Santa Please… is next, and the mid-tempo RnB sound returns alongside some breathy vocals, as Toni begs Santa to bring her man home for Christmas. These were times before Amazon Prime and Zoom calls to be fair. It’s a plodder, and perhaps a bit too ploddy, although the use of the reindeer names works well, and the use of the strings towards the ends also works well – more of that would have lifted the song a bit more but…

..they get to shine by themselves in Pretty Please – a tiny instrumental interlude, lasting just 1m 1s.

That leads on to Have Yourself A Merry Little Christmas, a classic Christmas hit recorded by most Christmas album artists. The chime bar and strings return us to the vintage Christmas song sound too, and Toni’s vocals sound right at home here. The strings are really loaded in here, perhaps in competition with her vocals in their few fleeting moments of overlap.

A bell chimes us into new song This Time Next Year, a co-write that includes Babyface. Apart from the bell at the start and the stylised strings, there’s not ever-so much Christmas involved in the lyrics, making it feel like a Babyface stock track. The vocal harmonies are wonderful here (including Babyface himself, and Chante Moore). Thankfully, Toni gets a high note to reach for, and she soars up to it.

The classic The Christmas Song (aka Chestnuts Roasting On An Open Fire) follows this. It’s a good cover of this standard, as a thick bass, piano, brushed snare, and subtle sleigh bells seem to flitter around Toni’s wonderful voice here, ending on a lovely held note and delicate piano teasing ‘Jingle Bells’.

The penultimate track is Snowflakes Of Love (Brent Fischer Instrumental), a filler borrowed from the lead singl. Whilst this might seem a bit cheap, it does at least let you hear the beautiful orchestral arrangement for this original song, and the occasional breathy Toni backing vocals, which are likely to send goosebumps down your spine as the strings soar.

The album closes on Christmas In Jamaica (Remix) featuring Shaggy. The remix is by Poke & Tone, who sadly don’t get named in the title. Whilst the original track is catchy, this track is too, but leans further away from a Christmas style. Instead, there’s an almost robotic effect applied to some of Shaggy’s vocals – the contrast of which to Toni’s voice, was one of the original appeals. Instead, he’s buzzy, and the appeal of that is lost.

Toni Braxton’s lead single ‘Snowflakes Of Love’ (2001).

Verdict

Over all, this album is a bit of a jumble.

The Christmas classic tracks are perfect for this album, and Toni’s vocals, as you would no doubt expect when you look at this album, are rich, warm, strong, and a delight to hear. The choices work well, and she is well matched against the Christmas styled songs, and the soaring orchestral tracks.

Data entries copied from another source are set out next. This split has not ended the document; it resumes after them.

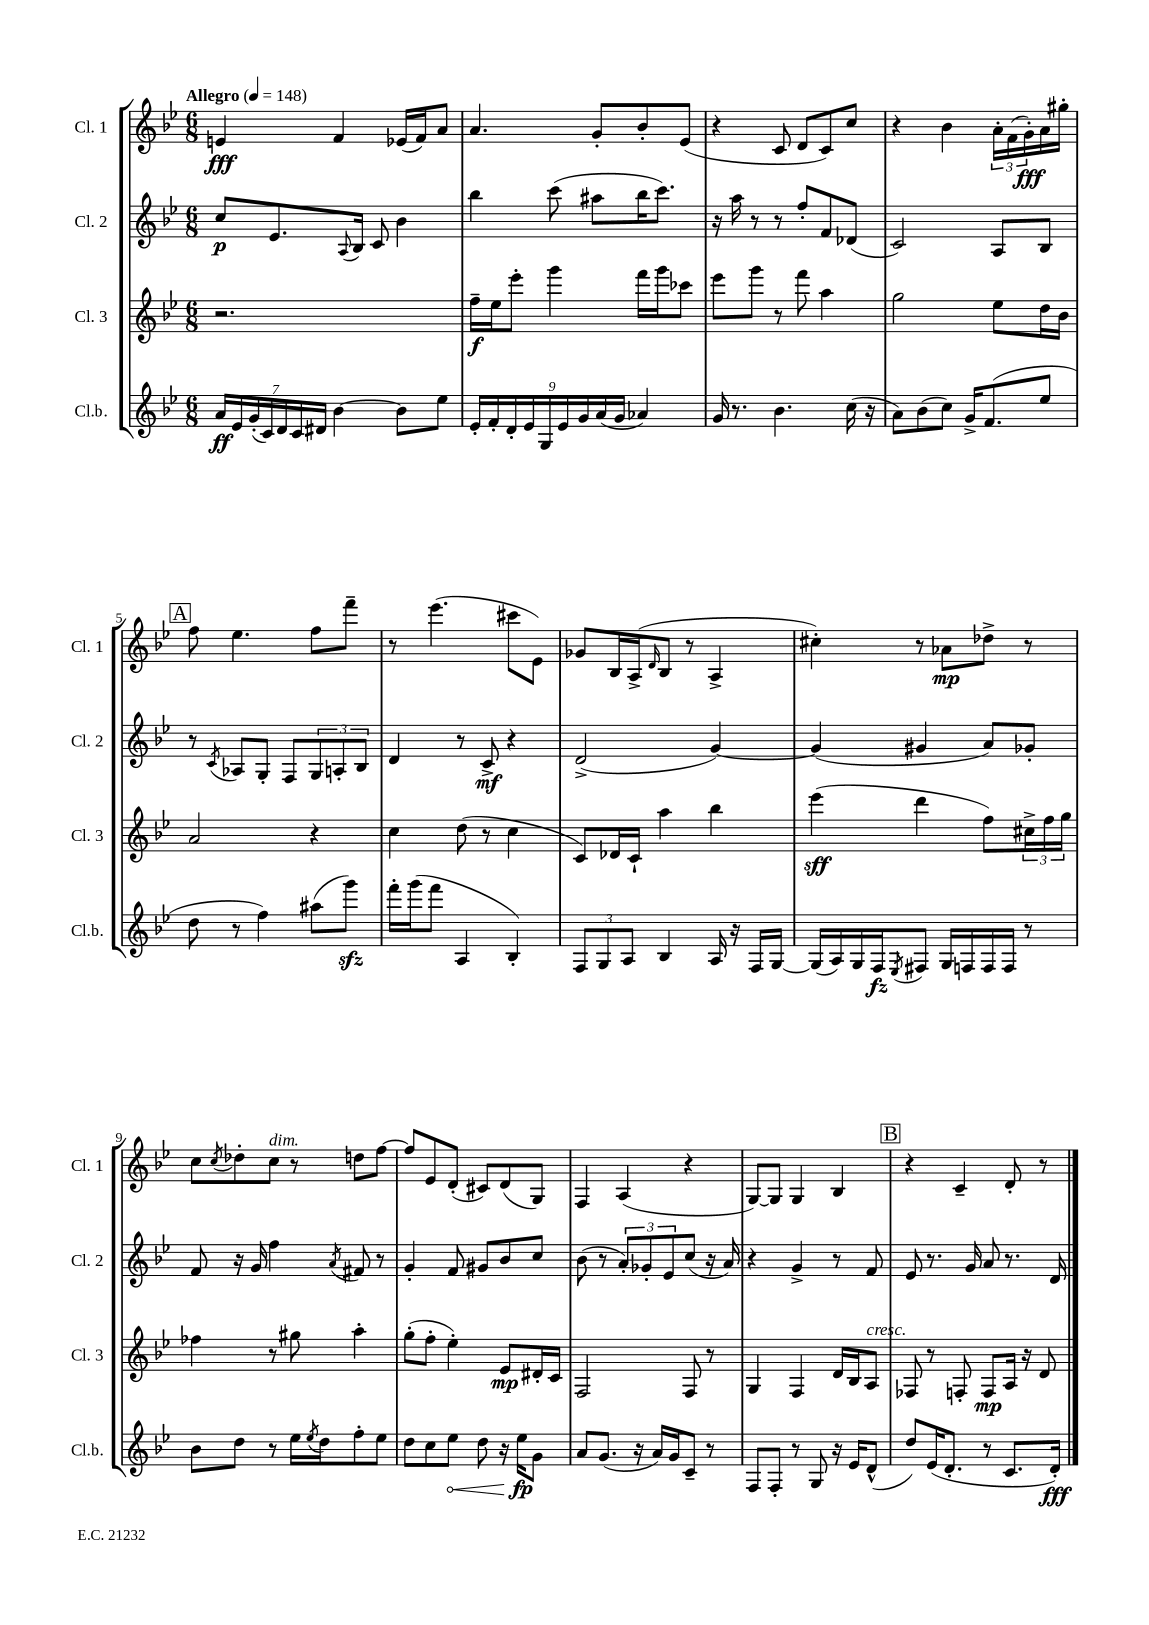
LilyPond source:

<<
\new StaffGroup <<
\new Staff = "s0" \with { instrumentName = "Cl. 1" shortInstrumentName = "Cl. 1" } {
    \clef treble \key bes \major \numericTimeSignature \time 6/8 \tempo "Allegro" 4 = 148
    e'4\fff f'4 ees'16( f'16) a'8 |
    a'4. g'8-. bes'8-. ees'8( |
    r4 c'8 d'8 c'8) c''8 |
    r4 bes'4 \tuplet 3/2 { a'16-. f'16( g'16-.\fff) } a'16 gis''16-. |
    \mark \markup { \box "A" } f''8 ees''4. f''8 f'''8-- |
    r8 ees'''4.( cis'''8 ees'8) |
    ges'8 bes16 a16->( \grace { d'16 } bes8 r8 a4-> |
    cis''4-.) r8 aes'8\mp des''8-> r8 |
    c''8 \acciaccatura { c''8 } des''8-. c''8^\markup { \italic "dim." } r8 d''8 f''8~ |
    f''8 ees'8 d'8-.( cis'8) d'8( g8) |
    f4 a4( r4 |
    g8~) g8 g4 bes4 |
    \mark \markup { \box "B" } r4 c'4-- d'8-. r8 \bar "|." |
}
\new Staff = "s1" \with { instrumentName = "Cl. 2" shortInstrumentName = "Cl. 2" } {
    \clef treble \key bes \major \numericTimeSignature \time 6/8
    c''8\p ees'8. \appoggiatura { a8 } bes16 c'8 bes'4 |
    bes''4 c'''8( ais''8 bes''16 c'''8.) |
    r16 a''16 r8 r8 f''8-. f'8 des'8( |
    c'2) a8 bes8 |
    \mark \markup { \box "A" } r8 \acciaccatura { c'8 } aes8 g8-. f8 \tuplet 3/2 { g8 a8-. bes8 } |
    d'4 r8 c'8->\mf r4 |
    d'2->( g'4~) |
    g'4( gis'4 a'8) ges'8-. |
    f'8 r16 g'16 f''4 \acciaccatura { a'8 } fis'8 r8 |
    g'4-. f'8 gis'8 bes'8 c''8 |
    bes'8( r8 \tuplet 3/2 { a'8-.) ges'8-. ees'8 } c''8( r16 a'16) |
    r4 g'4-> r8 f'8 |
    \mark \markup { \box "B" } ees'8 r8. g'16 a'8 r8. d'16 \bar "|." |
}
\new Staff = "s2" \with { instrumentName = "Cl. 3" shortInstrumentName = "Cl. 3" } {
    \clef treble \key bes \major \numericTimeSignature \time 6/8
    r2. |
    f''16--\f ees''16 ees'''8-. g'''4 f'''16 g'''16 ces'''8 |
    ees'''8 g'''8 r8 f'''8 a''4 |
    g''2 ees''8 d''16 bes'16 |
    \mark \markup { \box "A" } a'2 r4 |
    c''4 d''8( r8 c''4 |
    c'8) des'16 c'16-! a''4 bes''4 |
    ees'''4\sff( d'''4 f''8) \tuplet 3/2 { cis''16-> f''16 g''16 } |
    fes''4 r8 gis''8 a''4-. |
    g''8-.( f''8-. ees''4-.) ees'8\mp dis'16-. c'16 |
    f2 f8 r8 |
    g4 f4 d'16 bes16 a8^\markup { \italic "cresc." } |
    \mark \markup { \box "B" } fes8 r8 f8-. f8\mp a16 r16 d'8 \bar "|." |
}
\new Staff = "s3" \with { instrumentName = "Cl.b." shortInstrumentName = "Cl.b." } {
    \clef treble \key bes \major \numericTimeSignature \time 6/8
    \tuplet 7/4 { a'16\ff ees'16 g'16-.( c'16) d'16 c'16 dis'16 } bes'4~ bes'8 ees''8 |
    \tuplet 9/8 { ees'16-. f'16-. d'16-. ees'16 g16 ees'16 g'16 a'16( g'16 } aes'4) |
    g'16 r8. bes'4. c''16( r16 |
    a'8) bes'8( c''8) g'16-> f'8.( ees''8 |
    \mark \markup { \box "A" } d''8 r8 f''4) ais''8( g'''8\sfz) |
    f'''16-. g'''16( f'''8 a4 bes4-.) |
    \tuplet 3/2 { f8 g8 a8 } bes4 a16 r16 f16 g16~ |
    g16( a16) g16 f16\fz \acciaccatura { ees8 } fis8 g16 f16 f16 f16 r8 |
    bes'8 d''8 r8 ees''16 \acciaccatura { ees''8 } d''16 f''8-. ees''8 |
    d''8 c''8 \once \override Hairpin.circled-tip = ##t ees''8\< d''8 r16 ees''16\fp\! g'8 |
    a'8 g'8.( r16 a'16) g'16 c'8-- r8 |
    f8 f8-. r8 g8 r16 ees'16 d'8-^( |
    \mark \markup { \box "B" } d''8) ees'16( d'8.-. r8 c'8. d'16-.\fff) \bar "|." |
}
>>
>>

What doesn’t work so well, is the seemingly accidental Christmas songs – the worst offender here being This Time Next Year, which has Babyface’s fingerprints all over it. Whilst I appreciate that it is credited as a co-write with him and Toni, it feels like it was a stock song with 2-3 lyrics replaced to make it applicable to the album. It could easily just be another track on another RnB album.

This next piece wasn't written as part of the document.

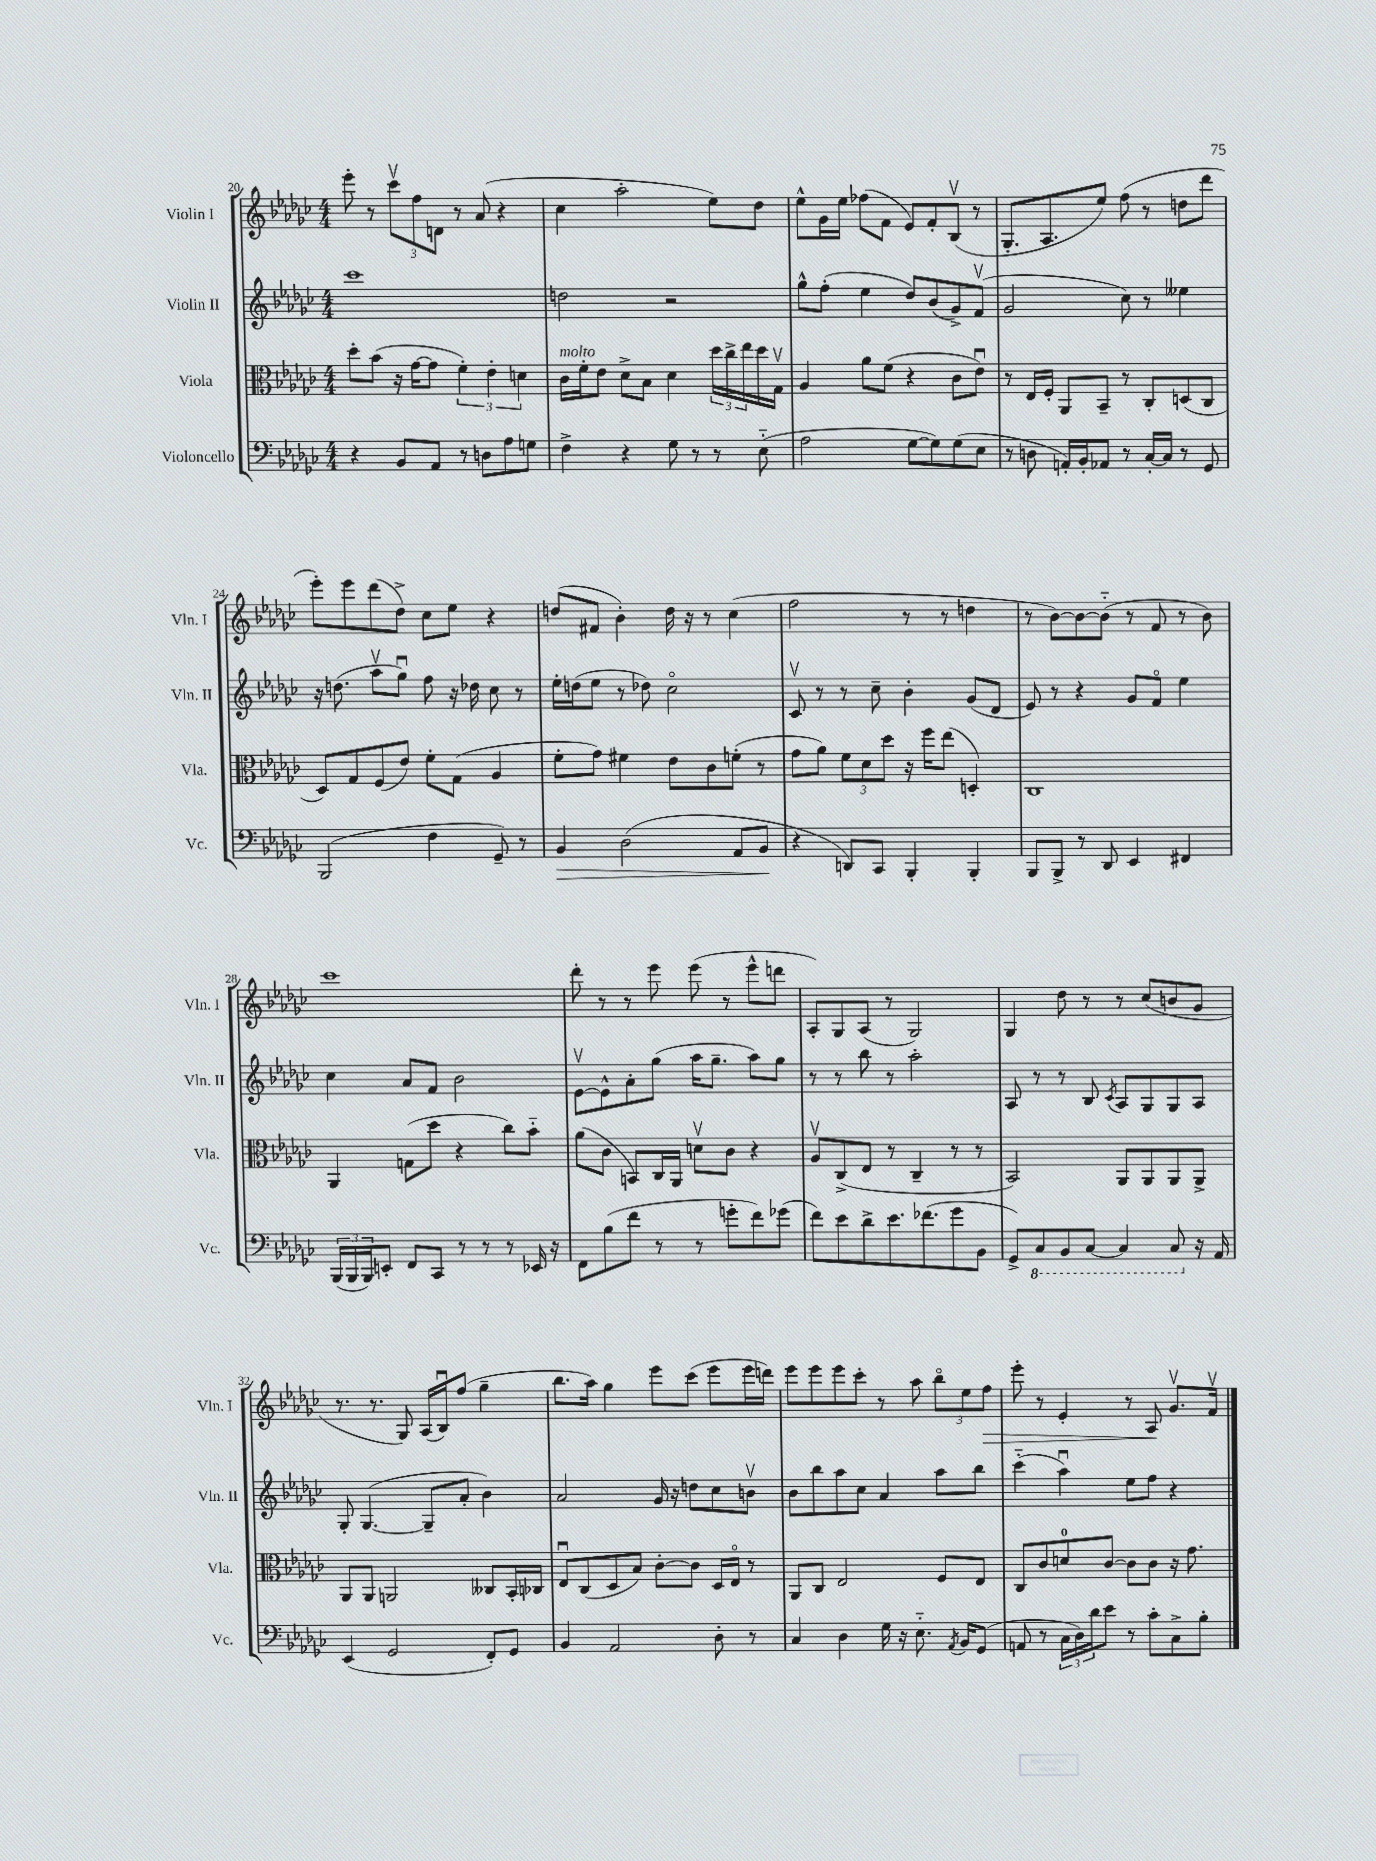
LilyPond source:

The attempts to fuse vintage sounding Christmas songs (whether you like that schmaltz or not), and smooth and sexy RnB doesn’t quite work as comfortably as you’d hope, leaving those classic songs, and Snowflakes Of Love to carry the weight.

Rated 3 stars! It's a nice album.
  • POP RESCUE 2021 RATING: 3 / 5
  • 2001 UK ALBUM CHART PEAK: Did not chart in the UK.
  • POP RESCUE COST: £2.49 from a Discogs.com seller.